**TRECHO:**
Riscos do aumento do consumo de álcool e de outras drogas entre os jovens no Brasil

Enviada em 16/09/2020

No seriado espanhol ‘‘Elite’’, a adolescente Lucrécia realiza um homicídio após ingerir bebidas alcoólicas. Fora da ficção, o aumento do consumo de drogas lícitas entre os jovens, relacionado com a falta de fiscalização adequada em estabelecimentos de distribuição e indiferença social em relação à ingestão dessas substâncias, contribui com o acentuamento do número de mortes entre jovens. Desse modo, é papel do Estado garantir a redução do consumo dessas substâncias por jovens.

Em primeiro lugar, é necessário avaliar como é realizada a fiscalização em locais de distribuição de drogas lícitas. Segundo o Estatuto da Criança e do Adolescente (ECA), é proibido vender ou oferecer bebidas alcoólicas para menores de 18 anos. Entretanto, diversos estabelecimentos comercializam com adolescentes, uma vez que não exigem documentos de identificação, tornando possível a compra de bebidas por esses indivíduos. Logo, a negligência estatal na realização de fiscalizações eficazes torna favorável a difusão dessas substâncias entre os jovens, dificultando a realização de medidas capazes de diminuir seu consumo.

**LISTAGEM DE DADOS:**

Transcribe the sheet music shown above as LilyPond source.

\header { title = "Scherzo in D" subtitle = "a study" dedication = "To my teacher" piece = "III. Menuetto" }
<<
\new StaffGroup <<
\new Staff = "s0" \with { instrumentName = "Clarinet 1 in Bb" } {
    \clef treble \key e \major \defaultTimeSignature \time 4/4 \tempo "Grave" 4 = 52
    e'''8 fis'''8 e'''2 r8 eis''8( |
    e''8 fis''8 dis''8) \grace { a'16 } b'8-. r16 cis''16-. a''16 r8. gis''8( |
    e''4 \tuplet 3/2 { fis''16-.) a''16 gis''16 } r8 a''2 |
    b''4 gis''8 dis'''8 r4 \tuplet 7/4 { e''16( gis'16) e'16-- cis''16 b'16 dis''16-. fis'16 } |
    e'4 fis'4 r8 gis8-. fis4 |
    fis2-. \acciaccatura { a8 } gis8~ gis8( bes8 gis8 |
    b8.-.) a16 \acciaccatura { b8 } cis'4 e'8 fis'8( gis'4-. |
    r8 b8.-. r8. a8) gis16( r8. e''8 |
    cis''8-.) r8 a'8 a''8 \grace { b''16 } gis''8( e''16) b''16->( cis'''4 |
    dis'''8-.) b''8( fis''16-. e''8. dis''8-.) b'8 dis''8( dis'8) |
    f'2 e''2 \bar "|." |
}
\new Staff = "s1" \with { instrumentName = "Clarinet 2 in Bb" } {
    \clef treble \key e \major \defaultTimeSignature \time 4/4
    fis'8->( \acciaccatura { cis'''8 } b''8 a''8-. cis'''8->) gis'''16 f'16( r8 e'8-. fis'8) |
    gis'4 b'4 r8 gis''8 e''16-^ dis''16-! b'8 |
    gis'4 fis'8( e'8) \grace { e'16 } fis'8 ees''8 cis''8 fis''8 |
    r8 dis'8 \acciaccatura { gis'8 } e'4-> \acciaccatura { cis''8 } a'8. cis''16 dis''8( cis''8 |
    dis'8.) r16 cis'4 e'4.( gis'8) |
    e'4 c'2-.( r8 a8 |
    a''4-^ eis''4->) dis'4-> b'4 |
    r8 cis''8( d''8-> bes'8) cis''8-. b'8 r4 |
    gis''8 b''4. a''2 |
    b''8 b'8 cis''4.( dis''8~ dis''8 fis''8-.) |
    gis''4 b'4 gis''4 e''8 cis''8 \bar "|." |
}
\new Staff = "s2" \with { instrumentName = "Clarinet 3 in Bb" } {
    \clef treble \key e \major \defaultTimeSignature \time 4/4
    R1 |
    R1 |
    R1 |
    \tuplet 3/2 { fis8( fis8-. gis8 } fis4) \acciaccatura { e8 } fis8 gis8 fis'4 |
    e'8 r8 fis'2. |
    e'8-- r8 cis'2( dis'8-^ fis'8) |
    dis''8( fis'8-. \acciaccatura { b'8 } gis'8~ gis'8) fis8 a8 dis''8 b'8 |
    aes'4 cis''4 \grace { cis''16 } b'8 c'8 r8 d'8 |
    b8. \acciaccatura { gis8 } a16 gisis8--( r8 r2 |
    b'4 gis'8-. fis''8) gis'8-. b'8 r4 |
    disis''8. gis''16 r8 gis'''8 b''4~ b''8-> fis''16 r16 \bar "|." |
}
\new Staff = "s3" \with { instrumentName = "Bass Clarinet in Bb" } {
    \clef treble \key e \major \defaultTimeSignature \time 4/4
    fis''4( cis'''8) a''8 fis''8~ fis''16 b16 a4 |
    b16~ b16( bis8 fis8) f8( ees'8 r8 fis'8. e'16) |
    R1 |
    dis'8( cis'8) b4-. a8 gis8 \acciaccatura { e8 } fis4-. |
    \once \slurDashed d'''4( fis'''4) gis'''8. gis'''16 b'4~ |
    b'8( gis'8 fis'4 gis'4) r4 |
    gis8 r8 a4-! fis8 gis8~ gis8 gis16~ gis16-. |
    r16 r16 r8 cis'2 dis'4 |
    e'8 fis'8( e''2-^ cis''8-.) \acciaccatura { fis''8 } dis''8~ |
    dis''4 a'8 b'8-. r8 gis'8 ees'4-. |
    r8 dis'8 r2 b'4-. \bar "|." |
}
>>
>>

**TRABALHO PEDIDO:** Na redação sobre o consumo de álcool entre jovens, explique por que adolescentes conseguem comprar bebidas alcoólicas mesmo com a proibição prevista no ECA. Use de uma a três frases. Baseie-se somente na redação.

**RESOLUÇÃO:** Diversos estabelecimentos vendem a adolescentes porque não exigem documentos de identificação. Isso torna possível a compra de bebidas por menores de 18 anos, apesar da proibição.